As of the publication of this year’s Top 75 list, Minneapolis-based Supervalu was poised to sell most of its retail stores, cutting its projected volume for next year in half.
The company, No. 6 on this year’s list of the largest food retailers and wholesalers in the U.S. and Canada, with projected sales of about $34.5 billion, is planning to sell its Albertsons, Jewel-Osco, Acme and Shaw’s/Star Market banners to a private-equity consortium led by Cerberus Capital Management. The sale of 877 stores will reduce Supervalu’s annual volumes to a projected $17 billion, nearly half of which would come from its wholesale business.
Cerberus also owns Albertsons LLC (No. 35 on this year’s list with about $3.9 billion in revenues) and would reunite the banners through the pending acquistion.

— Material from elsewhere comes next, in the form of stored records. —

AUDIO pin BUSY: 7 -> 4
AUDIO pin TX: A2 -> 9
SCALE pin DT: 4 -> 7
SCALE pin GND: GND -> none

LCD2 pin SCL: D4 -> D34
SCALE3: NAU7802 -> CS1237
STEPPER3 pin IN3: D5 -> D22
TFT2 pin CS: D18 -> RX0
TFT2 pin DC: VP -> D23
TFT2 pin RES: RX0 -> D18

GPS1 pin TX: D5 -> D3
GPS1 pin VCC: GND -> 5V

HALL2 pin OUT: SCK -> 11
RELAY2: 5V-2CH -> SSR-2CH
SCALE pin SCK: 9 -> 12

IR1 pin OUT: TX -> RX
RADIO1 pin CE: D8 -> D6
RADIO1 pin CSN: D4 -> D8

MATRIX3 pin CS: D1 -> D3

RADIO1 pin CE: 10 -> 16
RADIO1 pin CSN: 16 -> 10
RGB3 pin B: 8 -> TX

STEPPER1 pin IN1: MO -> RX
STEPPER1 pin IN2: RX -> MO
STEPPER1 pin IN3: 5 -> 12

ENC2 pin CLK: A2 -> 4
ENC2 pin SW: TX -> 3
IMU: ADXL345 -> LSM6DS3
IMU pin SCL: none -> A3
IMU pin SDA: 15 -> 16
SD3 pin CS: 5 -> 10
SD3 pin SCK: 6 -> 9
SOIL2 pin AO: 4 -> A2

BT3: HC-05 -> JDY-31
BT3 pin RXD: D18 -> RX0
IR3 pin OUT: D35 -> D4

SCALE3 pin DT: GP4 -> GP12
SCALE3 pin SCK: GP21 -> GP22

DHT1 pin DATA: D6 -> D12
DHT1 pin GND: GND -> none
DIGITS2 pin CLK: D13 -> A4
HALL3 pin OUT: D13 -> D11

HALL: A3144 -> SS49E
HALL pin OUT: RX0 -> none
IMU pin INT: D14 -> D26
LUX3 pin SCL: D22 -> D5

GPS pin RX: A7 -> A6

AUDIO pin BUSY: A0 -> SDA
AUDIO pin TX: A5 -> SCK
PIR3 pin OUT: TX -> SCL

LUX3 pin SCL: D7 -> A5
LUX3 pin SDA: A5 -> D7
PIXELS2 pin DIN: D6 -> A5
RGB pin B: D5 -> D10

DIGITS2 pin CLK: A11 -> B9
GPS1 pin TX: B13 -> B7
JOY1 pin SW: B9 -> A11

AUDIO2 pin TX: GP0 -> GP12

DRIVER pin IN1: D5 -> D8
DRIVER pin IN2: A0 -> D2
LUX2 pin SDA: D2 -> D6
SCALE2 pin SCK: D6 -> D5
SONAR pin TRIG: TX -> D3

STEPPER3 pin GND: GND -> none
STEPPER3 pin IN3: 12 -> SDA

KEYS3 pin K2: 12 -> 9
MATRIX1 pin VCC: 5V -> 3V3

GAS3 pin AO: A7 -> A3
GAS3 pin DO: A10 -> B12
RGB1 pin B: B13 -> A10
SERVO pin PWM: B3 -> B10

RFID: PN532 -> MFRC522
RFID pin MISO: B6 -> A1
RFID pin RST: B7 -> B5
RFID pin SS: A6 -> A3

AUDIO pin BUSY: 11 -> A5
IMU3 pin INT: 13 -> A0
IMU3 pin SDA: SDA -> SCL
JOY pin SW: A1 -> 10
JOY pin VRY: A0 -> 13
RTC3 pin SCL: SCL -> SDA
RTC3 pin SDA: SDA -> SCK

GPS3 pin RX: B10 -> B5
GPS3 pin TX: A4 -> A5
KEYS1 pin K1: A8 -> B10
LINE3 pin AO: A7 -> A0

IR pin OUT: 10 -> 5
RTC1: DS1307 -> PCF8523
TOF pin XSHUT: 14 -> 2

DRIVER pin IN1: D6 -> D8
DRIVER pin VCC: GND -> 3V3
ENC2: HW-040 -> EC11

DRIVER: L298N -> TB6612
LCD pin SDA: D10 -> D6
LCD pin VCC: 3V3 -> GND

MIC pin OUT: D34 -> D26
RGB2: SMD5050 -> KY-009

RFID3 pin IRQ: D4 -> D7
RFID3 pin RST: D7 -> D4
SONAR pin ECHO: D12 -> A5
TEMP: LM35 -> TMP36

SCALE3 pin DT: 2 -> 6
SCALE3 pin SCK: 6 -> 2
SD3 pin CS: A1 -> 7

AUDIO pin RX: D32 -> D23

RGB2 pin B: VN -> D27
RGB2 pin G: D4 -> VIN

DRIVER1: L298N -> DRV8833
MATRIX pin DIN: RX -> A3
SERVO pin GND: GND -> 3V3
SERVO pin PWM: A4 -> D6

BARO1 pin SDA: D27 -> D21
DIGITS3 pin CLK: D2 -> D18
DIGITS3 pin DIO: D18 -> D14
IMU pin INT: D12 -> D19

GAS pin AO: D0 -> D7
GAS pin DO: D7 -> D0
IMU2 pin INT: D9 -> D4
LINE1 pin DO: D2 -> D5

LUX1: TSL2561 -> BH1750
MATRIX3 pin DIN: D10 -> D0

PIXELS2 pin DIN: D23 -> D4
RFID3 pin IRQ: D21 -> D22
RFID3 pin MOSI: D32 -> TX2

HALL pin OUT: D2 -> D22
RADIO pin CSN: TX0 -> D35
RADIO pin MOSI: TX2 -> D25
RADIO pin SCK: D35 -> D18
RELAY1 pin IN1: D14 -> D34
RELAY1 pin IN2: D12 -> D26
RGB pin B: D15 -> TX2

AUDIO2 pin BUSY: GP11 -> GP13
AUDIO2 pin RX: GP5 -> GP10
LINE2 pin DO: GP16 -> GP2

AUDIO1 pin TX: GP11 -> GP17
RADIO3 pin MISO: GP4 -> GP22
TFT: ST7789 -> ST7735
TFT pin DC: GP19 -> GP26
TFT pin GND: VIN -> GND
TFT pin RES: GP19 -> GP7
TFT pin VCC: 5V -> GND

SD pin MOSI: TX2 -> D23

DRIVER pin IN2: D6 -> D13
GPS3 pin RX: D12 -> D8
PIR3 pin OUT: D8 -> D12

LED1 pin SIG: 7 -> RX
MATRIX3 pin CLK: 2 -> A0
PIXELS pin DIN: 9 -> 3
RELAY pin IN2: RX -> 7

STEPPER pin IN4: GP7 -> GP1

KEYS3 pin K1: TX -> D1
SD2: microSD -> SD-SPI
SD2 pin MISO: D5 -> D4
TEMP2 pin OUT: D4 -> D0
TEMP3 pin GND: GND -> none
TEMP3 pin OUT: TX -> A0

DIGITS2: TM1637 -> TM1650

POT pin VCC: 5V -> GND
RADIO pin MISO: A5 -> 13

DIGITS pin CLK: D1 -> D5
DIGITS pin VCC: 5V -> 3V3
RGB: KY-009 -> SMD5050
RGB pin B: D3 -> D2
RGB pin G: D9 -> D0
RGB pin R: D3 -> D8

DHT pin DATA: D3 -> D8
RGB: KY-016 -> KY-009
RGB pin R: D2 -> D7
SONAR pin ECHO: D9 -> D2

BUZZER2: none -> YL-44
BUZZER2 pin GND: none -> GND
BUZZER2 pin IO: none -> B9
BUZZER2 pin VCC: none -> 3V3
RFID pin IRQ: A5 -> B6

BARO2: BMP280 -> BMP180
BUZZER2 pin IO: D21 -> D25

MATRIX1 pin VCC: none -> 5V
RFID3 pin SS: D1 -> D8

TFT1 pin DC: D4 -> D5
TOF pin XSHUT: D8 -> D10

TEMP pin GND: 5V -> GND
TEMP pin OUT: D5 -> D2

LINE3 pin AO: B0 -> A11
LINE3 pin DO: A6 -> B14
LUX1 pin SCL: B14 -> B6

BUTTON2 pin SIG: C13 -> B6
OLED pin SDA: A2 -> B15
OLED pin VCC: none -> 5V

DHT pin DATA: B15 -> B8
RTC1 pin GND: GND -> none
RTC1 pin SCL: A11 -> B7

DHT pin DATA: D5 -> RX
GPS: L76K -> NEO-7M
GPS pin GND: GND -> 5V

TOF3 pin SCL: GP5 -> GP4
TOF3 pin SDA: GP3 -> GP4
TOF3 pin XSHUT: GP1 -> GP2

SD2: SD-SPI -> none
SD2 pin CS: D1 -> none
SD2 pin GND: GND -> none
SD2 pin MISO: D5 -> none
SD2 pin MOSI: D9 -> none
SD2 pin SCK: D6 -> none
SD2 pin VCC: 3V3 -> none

Wal-Mart Stores continued to lead the industry on SN’s annual list of the Top 75 retailers and wholesalers in North America, based on sales volume, with Kroger Co. continuing as the highest-volume conventional chain.
New to the Top 10 on the list this year is Dallas-based 7-Eleven, which was 12th on last year’s list but moved up on the strength of 600 new and acquired stores. That change pushed C&S Wholesale Grocers, Keene, N.H., back one notch to No. 11 and Delhaize America, Salisbury, N.C., back one to No. 12.
The rest of the Top 10 remain the same as last year — with Costco Wholesale Corp., Issaquah, Wash., at No. 3; Target Corp., Minneapolis, No. 4; Pleasanton, Calif.-based Safeway, No. 5; Supervalu, No. 6; Loblaw Cos., Toronto, No. 7; Publix Super Markets, Lakeland, Fla., No. 8; and Ahold USA, Quincy, Mass., No. 9.
In one change in the calculation this year, the revenues of Costco are shown to include only its sales volume in the U.S. and Canada, rather than including its overseas revenues, has had been done in past years. Wal-Mart’s revenues are calculated the same way.
In the biggest change among Top 75 companies, Bi-Lo Holdings, Maudlin, S.C., vaulted from No. 47 a year ago to No. 22 this year following its acquisition of nearly 500 Winn-Dixie stores early in 2012.
Sprouts Farmers Market, Phoenix, also got a big boost on the basis of its merger last spring with Sunflower Farmers’ Markets, Boulder, Colo., which enabled it to move from No. 68 on last year’s list to No. 57 this year.
Another chain making a big jump was Superior Grocers, Santa Fe Springs, Calif., which advanced from No. 74 last year to No. 66 — apparently a big beneficiary of its focus on marketing to the large Hispanic population in Southern California.
Also seeing its fortunes rise was Demoulas Market Basket, which moved up five spots to No. 36 on the strength of opening four additional stores.
This year’s Top 75 list also includes three new entries: Woodman’s Markets, Janesville, Wis., debuting at No. 69; The Fresh Markets, Greensboro, N.C., debuting at No. 71; and Grocery Outlet, Berkeley, Calif., coming in at No. 72.
Audio Slideshow: Top 75 Movers & Shakers
Woodman’s was added to this year’s list based on new revenue estimates that indicate higher volume levels than previously estimated.
They replace Winn Dixie, which, as indicated above, became part of Bi-Lo; PAQ, Stockton, Calif., which operates stores in Northern California and Hawaii and fell from this year’s list based on volume estimates; and Fresh & Easy Neighborhood Market, which is in the midst of a strategic review that is expected to lead to the exit of the Tesco subsidiary form the U.S. market.
Among companies that saw their positions slip from the prior year were Piggly Wiggly Midwest, Sheboygan, Wis., down four notches to No. 68; Unified Grocers, Los Angeles, down three spots to No. 40; and Associated Wholesale Grocers, Kansas City, Kan., also down three spots to No. 27 following the sale at the end of 2011 of its corporate retail chain — Homeland Stores — though those stores remain an AWG customer.
Giant Eagle, Pittsburgh, also fell back two spots to No. 23.
• IGA, a Chicago-based voluntary network of independent grocers, accounted for 2012 sales of approximately $31.5 billion from 5,350 stores, including approximately $8 billion from 1,250 stores in the U.S. and $23 billion from 4,100 stores in 37 other countries, including Canada.
• Fresh & Easy Neighborhood Market, the U.S. arm of United Kingdom-based Tesco, announced plans at the end of 2012 to conduct a strategic review of its U.S. operations that is expected to result in the sale or closure of the chain. Sales for the year ending Feb. 24, 2013, were otherwise expected to hit $1.2 billion, which would tie it for No. 75 on the list.